The Danzig-fronted Misfits are one the most influential and well-known names in horror punk and hardcore, and each of Danzig's following incarnations (dark metal with Samhain, darker yet and bluesier as Danzig) are just as well known – and just as distinctive.
The Danzig discography alone spans almost two decades and features 14 albums, including Black Arias 1 and 2, his two classical albums. Combine that with the fact that he's a graphic designer, a comic book publisher, etc., and you'll see that, overall, he is clearly an evil renaissance man.
He is also a perfectionist. For every album he's recorded, he has recorded more songs than ended up on the record. Many of the songs were great, but didn't flow right. After many years of leftover songs, Danzig ended up with this – two disc's worth of material that inevitably needed to be released as "lost tracks".
And instead of simply taking the songs as is and flopping them onto the record as a moneygrab, Danzig rerecorded them. After assembling all of the tapes, he went into the studio and completed them, adding vocals and instruments as needed.
The result is an album that's pure Danzig. It's like a new album – it is a new album - but at the same time it's a historical piece. It's a Danzig's greatest hits that never was.
The tracks are all presented in chronological order, a musical evolution that not even the most-devoted Danzig fans have heard.
A simple perusal of the titles of the 26 songs on the two-disc album reveals true Danzig form. "Pain Is Like An Animal", "You Should Be Dying", "Lick The Blood Off My Hands" and "Crawl Across Your Killing Floor" – the kind of titles that could be incredibly cheesy coming from anyone but Danzig.

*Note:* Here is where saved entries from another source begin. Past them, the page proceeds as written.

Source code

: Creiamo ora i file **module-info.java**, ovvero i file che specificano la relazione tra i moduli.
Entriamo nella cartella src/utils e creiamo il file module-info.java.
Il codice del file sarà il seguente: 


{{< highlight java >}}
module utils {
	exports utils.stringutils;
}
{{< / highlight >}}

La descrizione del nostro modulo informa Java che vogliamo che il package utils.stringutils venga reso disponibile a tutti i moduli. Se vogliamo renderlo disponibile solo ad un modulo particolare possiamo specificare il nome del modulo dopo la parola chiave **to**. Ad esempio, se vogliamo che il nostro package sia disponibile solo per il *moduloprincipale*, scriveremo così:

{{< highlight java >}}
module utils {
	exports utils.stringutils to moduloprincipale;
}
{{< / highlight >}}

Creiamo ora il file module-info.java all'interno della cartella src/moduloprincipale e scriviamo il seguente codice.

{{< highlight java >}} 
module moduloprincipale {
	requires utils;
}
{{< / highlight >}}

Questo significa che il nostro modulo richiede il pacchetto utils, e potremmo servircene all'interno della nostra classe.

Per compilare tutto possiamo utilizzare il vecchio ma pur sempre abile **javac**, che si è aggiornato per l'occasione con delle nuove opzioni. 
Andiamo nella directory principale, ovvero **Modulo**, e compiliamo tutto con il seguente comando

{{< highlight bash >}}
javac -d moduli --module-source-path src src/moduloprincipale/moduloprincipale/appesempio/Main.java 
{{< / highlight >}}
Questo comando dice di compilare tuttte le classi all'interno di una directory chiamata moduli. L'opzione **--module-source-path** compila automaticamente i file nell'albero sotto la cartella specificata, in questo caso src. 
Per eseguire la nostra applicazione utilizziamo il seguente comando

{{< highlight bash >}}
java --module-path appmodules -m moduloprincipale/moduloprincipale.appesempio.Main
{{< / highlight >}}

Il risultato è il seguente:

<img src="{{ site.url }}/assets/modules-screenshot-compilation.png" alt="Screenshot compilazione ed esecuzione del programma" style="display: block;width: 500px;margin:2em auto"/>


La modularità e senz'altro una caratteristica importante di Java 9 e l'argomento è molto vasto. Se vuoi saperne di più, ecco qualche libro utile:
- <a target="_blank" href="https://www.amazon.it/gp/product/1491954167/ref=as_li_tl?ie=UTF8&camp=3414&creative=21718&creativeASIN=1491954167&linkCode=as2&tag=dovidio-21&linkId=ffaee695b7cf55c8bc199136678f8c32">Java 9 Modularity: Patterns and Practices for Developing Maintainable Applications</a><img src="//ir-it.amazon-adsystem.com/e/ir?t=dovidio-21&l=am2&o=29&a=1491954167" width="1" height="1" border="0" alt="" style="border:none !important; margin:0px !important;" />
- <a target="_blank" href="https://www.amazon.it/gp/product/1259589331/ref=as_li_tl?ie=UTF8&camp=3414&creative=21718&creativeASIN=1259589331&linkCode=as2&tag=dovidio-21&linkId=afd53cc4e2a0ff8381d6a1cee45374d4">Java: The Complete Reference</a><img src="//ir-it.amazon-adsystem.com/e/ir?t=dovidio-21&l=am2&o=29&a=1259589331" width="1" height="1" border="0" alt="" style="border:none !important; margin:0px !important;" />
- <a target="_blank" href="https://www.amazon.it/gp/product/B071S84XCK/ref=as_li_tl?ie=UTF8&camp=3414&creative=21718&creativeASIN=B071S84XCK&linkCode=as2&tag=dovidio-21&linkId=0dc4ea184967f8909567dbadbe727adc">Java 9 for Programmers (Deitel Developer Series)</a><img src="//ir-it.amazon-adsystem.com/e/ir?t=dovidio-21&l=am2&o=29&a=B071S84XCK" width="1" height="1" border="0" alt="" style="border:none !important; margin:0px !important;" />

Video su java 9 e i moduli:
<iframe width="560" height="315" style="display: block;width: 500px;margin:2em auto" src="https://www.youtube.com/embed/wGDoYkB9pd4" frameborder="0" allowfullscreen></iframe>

A simple listen also reveals true Danzig form; bluesy metal with dark themes. I can see no reason why these songs fell off his albums, and others made the cut, because there is no filler here. Apparently, you'll have to wait for The Rejected Tracks Of Danzig (which I doubt will happen) in order to find the bad stuff because he hasn't included it on The Lost Tracks.
There are even a few nice covers here from a range of artists. Danzig's cover of T-Rex's "Buick McKane" is gritty and heavy, his take on the Germs' "Caught in my Eye" is thick and dark, and his eerie cover of Bowie's "Cat People" transitions from dark and ethereal to brutal metal riffs. It's nothing Bowie would have envisioned, but I don't think he'd disapprove of it, either.
Essentially, the two discs of The Lost Tracks of Danzig give you a new Danzig record, full of pure Danzig-style metal. But despite being all new, it's not new. It's new songs, based on sounds we've heard before (it hurts my head to think too hard about it). If you loved the Danzig albums when you heard them, you'll love all of these new songs. If you've never "gotten" Danzig (well, first of all, what's wrong with you?), then this record won't sell you on it. It's a record for fans.
But saying it's a record for fans is not implying that it's full of demos or poorly recorded songs that only severely obsessed diehard Danzig fans will dig it. Just because the songs didn't make the cut the first time doesn't mean that Danzig hasn't gone all out on them. It may be pure evil, but it still sounds good.